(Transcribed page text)
···

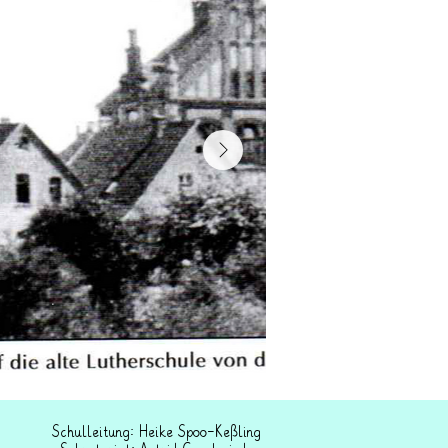
Schulleitung: Heike Spoo-Keßling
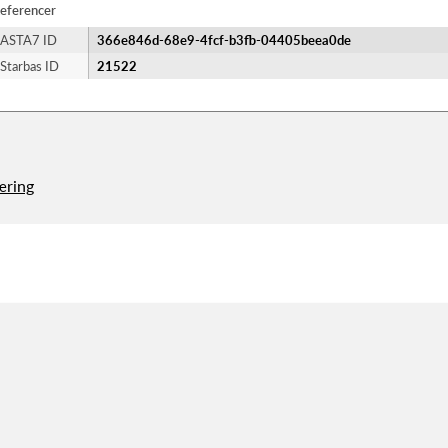
eferencer
ASTA7 ID
366e846d-68e9-4fcf-b3fb-04405beea0de
Starbas ID
21522
æring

···

WORK TO BE COMPLETED:
Please reproduce every line of the records above word for word, leaving out the pictures.

TASK OUTPUT:
Schulleitung: Heike Spoo-Keßling
eferencer
ASTA7 ID
366e846d-68e9-4fcf-b3fb-04405beea0de
Starbas ID
21522
æring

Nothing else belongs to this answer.